Designing a system that helps patients feel more comfortable, prepared, and secure when managing their medical care.
Role: UI/UX Designer
Duration: 12 weeks
I grew up with a mother working in healthcare. I can remember her coming home and talking to my father about the countless issues with the structure of the system - whether that was how the hospital was operating, or the challenges the patients had to face. So, when my professor introduced a project centered around the idea of personal life management, my thoughts went directly to her.
I conducted video interviews with three individuals that have experience both working in the medical field and as patients to better understand how it operates, and where the opportunities for improvement are.
Patients that first get a diagnosis typically feel underwhelmed with the assistance hospitals provide, and overwhelmed with the vast information on the internet.
A lot of patients are not fully aware of how expensive their particular treatment is, or where to go with questions they may have regarding treatment, medications, etc.
With numerous appointments, doctors, and medications, the treatment process can typically get very overwhelming when the patients have to remember all this information.
Each patient has needs unique to their diagnosis, personal lives, financial status, etc. and can get frustrated when they recieve general information.
“It’s a system that’s not built for the patients - it’s built for the providers.”
- Joseph Vasile
CEO of the Greater Rochester
Independent Practice Association (GRIPA)
To better understand the emotional journey a user goes through when dealing with hospital care, I mapped out a typical progression. I wanted to focus on the points that were particularly painful for users so the application would be able to help them when they needed it most.

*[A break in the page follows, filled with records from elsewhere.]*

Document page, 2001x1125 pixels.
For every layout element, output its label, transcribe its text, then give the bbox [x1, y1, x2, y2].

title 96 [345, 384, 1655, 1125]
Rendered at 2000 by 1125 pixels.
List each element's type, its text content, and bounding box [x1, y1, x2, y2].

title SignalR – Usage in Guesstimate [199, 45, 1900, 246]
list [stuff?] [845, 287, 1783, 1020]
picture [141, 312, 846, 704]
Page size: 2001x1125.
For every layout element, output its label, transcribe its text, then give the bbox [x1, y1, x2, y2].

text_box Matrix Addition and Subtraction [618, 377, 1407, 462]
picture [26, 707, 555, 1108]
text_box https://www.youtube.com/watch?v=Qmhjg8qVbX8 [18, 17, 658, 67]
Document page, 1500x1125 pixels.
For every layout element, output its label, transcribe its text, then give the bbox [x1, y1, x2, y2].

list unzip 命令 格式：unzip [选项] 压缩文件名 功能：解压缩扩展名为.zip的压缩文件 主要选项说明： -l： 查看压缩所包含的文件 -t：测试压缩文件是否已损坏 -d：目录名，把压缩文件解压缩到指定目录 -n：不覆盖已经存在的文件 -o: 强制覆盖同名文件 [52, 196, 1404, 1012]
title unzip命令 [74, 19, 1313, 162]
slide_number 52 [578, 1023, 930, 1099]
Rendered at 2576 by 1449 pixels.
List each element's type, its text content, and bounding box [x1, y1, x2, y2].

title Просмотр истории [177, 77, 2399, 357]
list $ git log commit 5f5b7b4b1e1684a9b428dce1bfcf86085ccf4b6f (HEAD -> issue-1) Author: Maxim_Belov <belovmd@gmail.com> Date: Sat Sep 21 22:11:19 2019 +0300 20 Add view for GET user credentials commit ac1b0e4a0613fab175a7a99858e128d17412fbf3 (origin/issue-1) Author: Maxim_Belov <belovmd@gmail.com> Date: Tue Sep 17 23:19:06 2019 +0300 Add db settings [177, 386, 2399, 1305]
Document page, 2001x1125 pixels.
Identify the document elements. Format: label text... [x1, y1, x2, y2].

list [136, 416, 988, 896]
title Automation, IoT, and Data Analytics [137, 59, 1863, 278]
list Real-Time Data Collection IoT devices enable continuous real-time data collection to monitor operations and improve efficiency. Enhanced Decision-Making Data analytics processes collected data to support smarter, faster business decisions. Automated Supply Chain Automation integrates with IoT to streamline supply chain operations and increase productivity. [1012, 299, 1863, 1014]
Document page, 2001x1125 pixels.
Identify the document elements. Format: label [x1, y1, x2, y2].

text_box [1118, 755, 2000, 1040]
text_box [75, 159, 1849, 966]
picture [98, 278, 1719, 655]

One of the obvious pain points is when a user is receives a diagnosis. Because this can often be traumatic or stressful, this was the area I chose to mainly focus on. I wanted to make the experience more manageable from this point continuing on.
Based on the takeaways from my interviews and my understanding of a typical patient journey, I was able to establish three main goals. These goals were centered around the takeaways and painpoints.
My first pass at wireframes was focused on organizing the content, and establishing natural flows that helped me meet my goals for each user. I began to explore features such as syncing medical records, monitoring medications, booking appointments, and tying in family members or care-givers.
My further iterations were focused on simplifcation. Because medical information can be complicated and confusing, I wanted to make the information glanceable and highlight next steps so every patient could comfortably understand their experience.
As a newly diagnosed patient I want to know more information about my condition and my next steps so I can feel comfortable, prepared, and secure.
Each patient that visits the hospital is given a Patient ID. This ID is used as a way to keep track of things like medical records and prescriptions. The user would be prompted to sign in using their Patient ID to minimize time-consuming account creation details, such as phone numbers or emails, and also allow for syncing of medical records later on.
Syncing Medical Charts
Giving the application access to medical charts would eliminate the need for the user to input their own diagnosis or prescription. This is crucial considering most patients don't fully understand a diagnosis when it is first received. Being completely transparent with the user about the benefits of this would help them feel secure and trust the application with their confidential information. After hitting "let's sync", the user would be prompted once more just to confirm that they fully understand.
Personalized Educational Resources
The home screen would first be populated with frequently asked questions regarding their diagnosis. These questions came up during my initial interviews as major concerns physicians hear from their patients. The user has the ability to expand to view the answer, be redirected to read more, or swipe the card to dismiss it. After dismissing it, the questions can always be found under resources.
As a long-term patient I want an easy way to schedule new appointments so I can be more proactive with my health and recovery.
Most patients leave appointments confused about their next steps. If the patient's medical charts have appointment suggestions, solace prompts the user to schedule their next treatment to make sure they stay on track. Appointment cards are structured to be glanceable, and prepare the patient with important details.
The majority of patients have multiple medications that they are responsible for keeping track of. This can get very confusing when times begin to overlap. The medication section acts as a checklist that helps patients remember what medications they have taken, and various doses.
As a caregiver I want an efficient way to assign appointments and see how my loved one is doing so I can make sure they’re getting the proper care.
Sharing and Invitations
The care-giver's home screen would look almost identical to the patients, except for a share functionality that is tied to the appointments. This allows them to send an invitation to any individual. Clicking on the invitation brings them to an appointment summary in their browser. Once they accept, the caregiver is notified and their name is populated in the home screen.
This project taught me to emphathize with my user and anticipate their needs. It was an interesting challenge to turn something as complicated as medical data into easily comprehensible information, while also keeping it friendly.